I love calculator
Sep 8 2024
The other day I was randomly browsing in a bookstore and stumbled by Empire of the Sum: The Rise and Reign of the Pocket Calculator. As I was flipping through its pages, a realization dawned on me with some force: I... love... calculator. I don't mean as a physical device that you would wish to purchase and use today. I mean as a product of technology and a symbol of a kind of philosophy. Behold:
The calculator is incredible. When operated with your fingers, it becomes a plugin for your brain, extending its computational capability in the domain of arithmetic. It makes you smarter. But even more incredible is the means by which this happens. The calculator is a fully self-contained physical artifact that has an almost zero "dependency footprint" on the rest of our technosphere. To perform its function it only requires light (thanks to its tiny solar panel on the front), and/or batteries, which are a universal commodity. You may choose to purchase the calculator with one single exchange for money. From that point on it is yours. It turns on whenever you press "ON", ready to compute on your behalf. If you traveled back in time with this little thing that you can hold in the palm of your hand and gave it to people living thousands of years ago, it would just... work. It would feel completely, wildly, insanely miraculous.
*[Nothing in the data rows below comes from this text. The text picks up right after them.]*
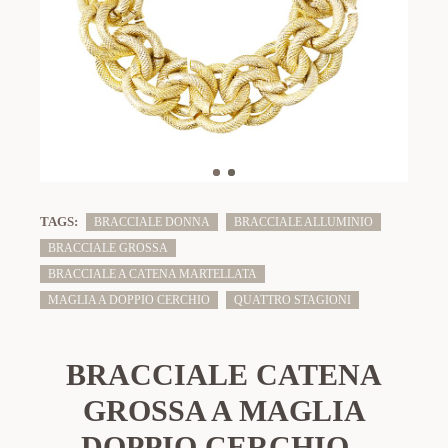
TAGS:
BRACCIALE DONNA
BRACCIALE ALLUMINIO
BRACCIALE GROSSA
BRACCIALE A CATENA MARTELLATA
MAGLIA A DOPPIO CERCHIO
QUATTRO STAGIONI
BRACCIALE CATENA
GROSSA A MAGLIA
DOPPIO CERCHIO -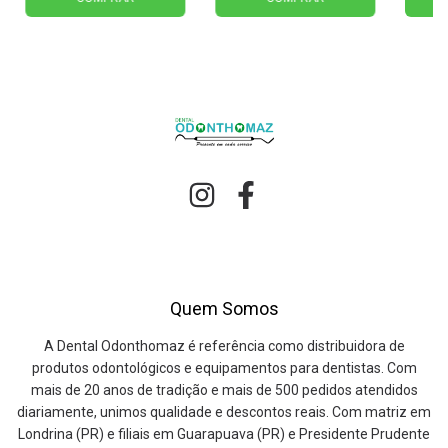
Quem Somos
A Dental Odonthomaz é referência como distribuidora de
produtos odontológicos e equipamentos para dentistas. Com
mais de 20 anos de tradição e mais de 500 pedidos atendidos
diariamente, unimos qualidade e descontos reais. Com matriz em
Londrina (PR) e filiais em Guarapuava (PR) e Presidente Prudente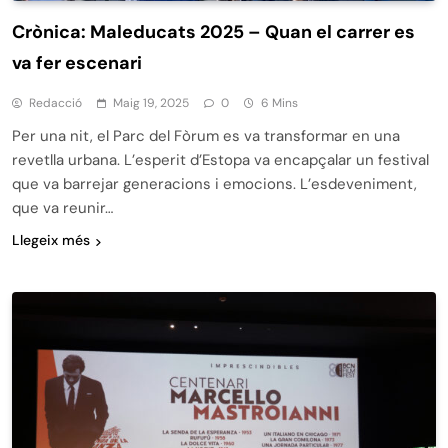
Crònica: Maleducats 2025 – Quan el carrer es
va fer escenari
Redacció
Maig 19, 2025
0
6 Mins
Per una nit, el Parc del Fòrum es va transformar en una
revetlla urbana. L’esperit d’Estopa va encapçalar un festival
que va barrejar generacions i emocions. L’esdeveniment,
que va reunir…
Llegeix més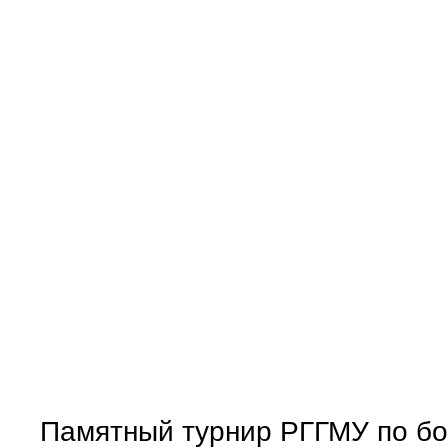
Памятный турнир РГГМУ по б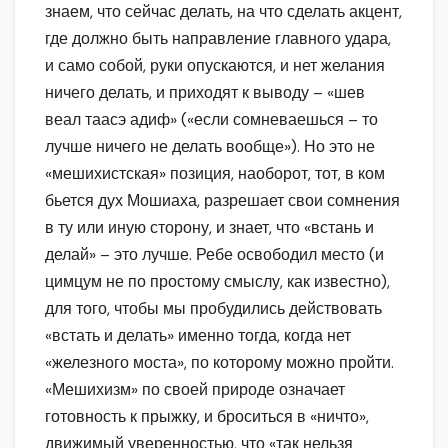
знаем, что сейчас делать, на что сделать акцент,
где должно быть направление главного удара,
и само собой, руки опускаются, и нет желания
ничего делать, и приходят к выводу – «шев
веал таасэ адиф» («если сомневаешься – то
лучше ничего не делать вообще»). Но это не
«мешихистская» позиция, наоборот, тот, в ком
бьется дух Мошиаха, разрешает свои сомнения
в ту или иную сторону, и знает, что «встань и
делай» – это лучше. Ребе освободил место (и
цимцум не по простому смыслу, как известно),
для того, чтобы мы пробудились действовать
«встать и делать» именно тогда, когда нет
«железного моста», по которому можно пройти.
«Мешихизм» по своей природе означает
готовность к прыжку, и броситься в «ничто»,
движимый уверенностью, что «так нельзя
Let's put this in perspective to the technology we increasingly accept as normal. The calculator requires no internet connection to set up. It won't ask for bluetooth permissions. It doesn't want to know your precise location. You won't be prompted to create an account and you don't need to log in. It does not download updates every other week. You're not going to be asked over and over to create and upgrade your subscription to the Calculator+ version that also calculates sine and cosine. It won't try to awkwardly become a platform. It doesn't need your credit card on file. It doesn't ask to track your usage to improve the product. It doesn't interrupt you randomly asking you to review it or send feedback. It does not harvest your information, for it be sold later on sketchy data markets, or for it to be leaked on the dark web on the next data breach. It does not automatically subscribe you to the monthly newsletter. It does not notify you every time the Terms of Service change. It won't break when the servers go down. The computation you perform on this device is perfectly private, secure, constrained fully to the device, and no running record of it is maintained or logged anywhere. The calculator is a fully self-contained arithmetic plugin for your brain. It works today and it would work a thousand years ago. You paid for it and now it is yours. It has no other master. It just does the thing. It is perfect.
Why is so much of our technology drifting towards complex, dependency-bloated, user-hostile, anti-pattern-ridden mess? One analogy that often comes to mind is that in a capitalist economy, companies can be modeled as solving the optimization problem of maximizing shareholder value given the constraints of regulation. Are these symptoms of companies hyperoptimizing the objective? Why sell a product when you can rent it, maximize information and control both present and future and collect and monetize any and all customer data? Are governments lagging and out-gunned, facing off with user-hostile industry practices, unpriced externalities and monopolies? It is up to us, as both consumers and developers, to remember and feel deep in our bones what technology could be. It could be like the calculator. Maybe not in a concrete, practical sense for all products and services across the economy, but as a kind of platonic ideal one can approach along various dimensions. As consumers, we can be more aware and sensitive to this drift and fight back by eating into the bottom line - the shareholder value term. And as developers, we can contribute an extra term to the optimization - the regularizing gradient of ideology. Only in this way shall we hope to reach the global optimum.